Posted March. 11, 2009 08:37,   

한국어

A public welfare official in Haenam County, South Jeolla Province, has been caught embezzling more than one billion won (660,000 U.S. dollars) since 2002. She misappropriated livelihood and housing subsidies that were supposed to go to welfare recipients or sent the money to a fictional person’s account. The amount of the embezzled welfare payment - 12 billion won (7.92 million dollars) – was way too much for a provincial official, but her crime went undetected for a long time.

An audit of provincial governments by the Board of Audit and Inspection and the Seoul city government uncovered other graft cases. An official of Seoul’s Yongsan ward embezzled 117.7 million won (77,600 dollars) by inflating the number of disabled recipients for 29 months from June 2003. Another official in Asan, South Chungcheong Province, misappropriated 62 million won (40,900 dollars) through fake receipts in August last year. Last month, an official at Seoul’s Yangcheon ward pocketed 2.6 billion won (1.72 million dollars) by inflating subsidies for the disabled for more than three years from May 2005. These cases show the moral hazard prevalent in the government and the problem of properly distributing the welfare budget.

Though the Yongsan embezzlement scandal was first detected in November 2005, the official covered it up to prevent his boss from being held accountable.
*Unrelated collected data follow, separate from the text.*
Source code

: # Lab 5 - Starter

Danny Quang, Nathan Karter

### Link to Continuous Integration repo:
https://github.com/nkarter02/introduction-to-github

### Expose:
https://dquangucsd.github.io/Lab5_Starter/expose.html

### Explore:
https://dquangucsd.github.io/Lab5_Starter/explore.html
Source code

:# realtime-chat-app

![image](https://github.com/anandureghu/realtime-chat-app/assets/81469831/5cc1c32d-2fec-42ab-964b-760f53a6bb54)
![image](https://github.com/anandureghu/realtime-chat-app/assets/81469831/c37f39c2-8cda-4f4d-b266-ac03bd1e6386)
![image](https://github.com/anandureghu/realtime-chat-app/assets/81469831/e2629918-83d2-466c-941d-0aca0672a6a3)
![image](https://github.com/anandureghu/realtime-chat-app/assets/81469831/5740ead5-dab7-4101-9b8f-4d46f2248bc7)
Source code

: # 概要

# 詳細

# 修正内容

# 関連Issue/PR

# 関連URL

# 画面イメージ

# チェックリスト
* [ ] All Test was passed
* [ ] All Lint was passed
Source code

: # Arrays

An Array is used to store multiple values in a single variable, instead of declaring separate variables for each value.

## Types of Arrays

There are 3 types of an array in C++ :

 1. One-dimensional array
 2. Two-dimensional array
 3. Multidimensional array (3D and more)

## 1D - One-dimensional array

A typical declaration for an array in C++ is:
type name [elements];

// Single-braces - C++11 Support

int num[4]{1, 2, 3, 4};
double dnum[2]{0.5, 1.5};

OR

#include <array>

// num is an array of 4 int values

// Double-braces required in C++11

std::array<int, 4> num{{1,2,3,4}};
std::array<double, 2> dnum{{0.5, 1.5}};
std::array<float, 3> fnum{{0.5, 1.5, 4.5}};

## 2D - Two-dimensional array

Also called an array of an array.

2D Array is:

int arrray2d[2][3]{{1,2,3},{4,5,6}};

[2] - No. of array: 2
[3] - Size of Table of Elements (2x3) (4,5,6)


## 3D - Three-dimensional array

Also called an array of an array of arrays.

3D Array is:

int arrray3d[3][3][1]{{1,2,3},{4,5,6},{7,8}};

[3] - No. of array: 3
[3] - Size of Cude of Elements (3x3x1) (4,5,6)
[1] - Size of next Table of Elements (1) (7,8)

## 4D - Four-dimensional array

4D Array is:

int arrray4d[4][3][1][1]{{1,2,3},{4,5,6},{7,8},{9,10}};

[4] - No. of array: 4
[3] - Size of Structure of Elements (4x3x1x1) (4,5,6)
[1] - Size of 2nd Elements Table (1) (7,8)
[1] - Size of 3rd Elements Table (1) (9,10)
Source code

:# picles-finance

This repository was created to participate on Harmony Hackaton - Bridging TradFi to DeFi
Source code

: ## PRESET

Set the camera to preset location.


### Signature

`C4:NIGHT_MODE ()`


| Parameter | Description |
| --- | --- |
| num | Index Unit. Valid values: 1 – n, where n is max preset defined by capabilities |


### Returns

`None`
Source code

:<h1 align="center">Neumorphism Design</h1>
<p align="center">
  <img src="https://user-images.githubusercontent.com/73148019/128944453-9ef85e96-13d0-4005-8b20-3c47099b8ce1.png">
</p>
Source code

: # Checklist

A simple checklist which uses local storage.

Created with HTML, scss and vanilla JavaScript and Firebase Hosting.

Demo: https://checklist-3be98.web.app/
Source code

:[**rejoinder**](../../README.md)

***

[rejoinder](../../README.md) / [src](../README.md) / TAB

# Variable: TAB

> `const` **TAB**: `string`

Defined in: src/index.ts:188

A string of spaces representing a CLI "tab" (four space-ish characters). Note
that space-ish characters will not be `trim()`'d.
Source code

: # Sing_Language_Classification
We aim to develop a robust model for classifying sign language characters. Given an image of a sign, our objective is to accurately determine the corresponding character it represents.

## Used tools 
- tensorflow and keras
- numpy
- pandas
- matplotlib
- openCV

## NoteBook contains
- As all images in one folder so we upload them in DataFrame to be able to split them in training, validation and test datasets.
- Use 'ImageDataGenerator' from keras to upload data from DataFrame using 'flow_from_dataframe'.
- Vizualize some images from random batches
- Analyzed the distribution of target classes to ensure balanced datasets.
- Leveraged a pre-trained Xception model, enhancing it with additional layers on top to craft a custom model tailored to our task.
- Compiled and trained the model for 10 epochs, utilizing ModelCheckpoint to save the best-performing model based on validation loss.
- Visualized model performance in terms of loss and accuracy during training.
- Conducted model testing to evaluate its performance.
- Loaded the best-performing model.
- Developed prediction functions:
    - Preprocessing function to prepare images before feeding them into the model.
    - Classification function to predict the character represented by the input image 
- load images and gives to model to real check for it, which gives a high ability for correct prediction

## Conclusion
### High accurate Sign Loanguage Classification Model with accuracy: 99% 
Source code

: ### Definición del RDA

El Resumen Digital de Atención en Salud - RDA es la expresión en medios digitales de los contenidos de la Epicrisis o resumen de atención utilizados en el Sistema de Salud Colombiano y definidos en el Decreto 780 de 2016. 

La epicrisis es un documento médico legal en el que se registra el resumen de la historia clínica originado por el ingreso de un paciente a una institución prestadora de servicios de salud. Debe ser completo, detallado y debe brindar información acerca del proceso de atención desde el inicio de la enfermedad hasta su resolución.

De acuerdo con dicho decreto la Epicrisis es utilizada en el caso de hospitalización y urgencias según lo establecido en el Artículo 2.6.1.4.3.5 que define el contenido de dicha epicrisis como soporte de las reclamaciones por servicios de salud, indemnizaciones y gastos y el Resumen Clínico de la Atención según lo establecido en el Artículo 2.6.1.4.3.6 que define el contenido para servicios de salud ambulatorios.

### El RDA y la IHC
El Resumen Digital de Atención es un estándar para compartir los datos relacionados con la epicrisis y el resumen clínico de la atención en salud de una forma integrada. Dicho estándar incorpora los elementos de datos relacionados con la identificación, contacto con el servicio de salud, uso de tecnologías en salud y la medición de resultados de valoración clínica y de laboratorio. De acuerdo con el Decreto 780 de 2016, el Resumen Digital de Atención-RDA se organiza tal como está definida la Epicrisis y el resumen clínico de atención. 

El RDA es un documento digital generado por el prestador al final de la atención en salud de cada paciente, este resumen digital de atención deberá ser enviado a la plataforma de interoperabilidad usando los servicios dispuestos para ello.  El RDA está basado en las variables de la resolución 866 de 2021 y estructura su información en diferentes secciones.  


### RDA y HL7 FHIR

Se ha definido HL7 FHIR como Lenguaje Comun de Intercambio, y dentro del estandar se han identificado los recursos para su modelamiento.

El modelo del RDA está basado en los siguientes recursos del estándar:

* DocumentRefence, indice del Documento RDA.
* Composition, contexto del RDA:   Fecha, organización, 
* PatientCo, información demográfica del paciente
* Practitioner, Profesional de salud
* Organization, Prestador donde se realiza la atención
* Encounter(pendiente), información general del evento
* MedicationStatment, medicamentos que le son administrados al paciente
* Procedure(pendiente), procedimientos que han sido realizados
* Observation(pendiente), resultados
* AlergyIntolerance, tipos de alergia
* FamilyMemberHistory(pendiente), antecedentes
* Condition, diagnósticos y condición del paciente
The board, the Public Administration and Security Ministry and all provincial governments must find and punish corrupt officials in places left unsupervised for a long time by conducting thorough audits on the welfare delivery system again.

In addition, laws are urgently needed on auditing the public sector to upgrade expertise and increase sovereignty of auditing on the central and provincial governments. Though ministries and provincial governments have audit divisions, they tend to protect their umbrella institutions and are prone to cover up or minimize corruption. Even auditors must answer to the heads of these government bodies. In provincial governments, school and regional affiliations prevent independent inspections.

The internal affairs watchdog must feel regret over not fulfilling its basic responsibility of auditing under the previous Roh Moo-hyun administration because of political issues. A government that allows tax money to flow into the pockets of corrupt officials is not a government for the people.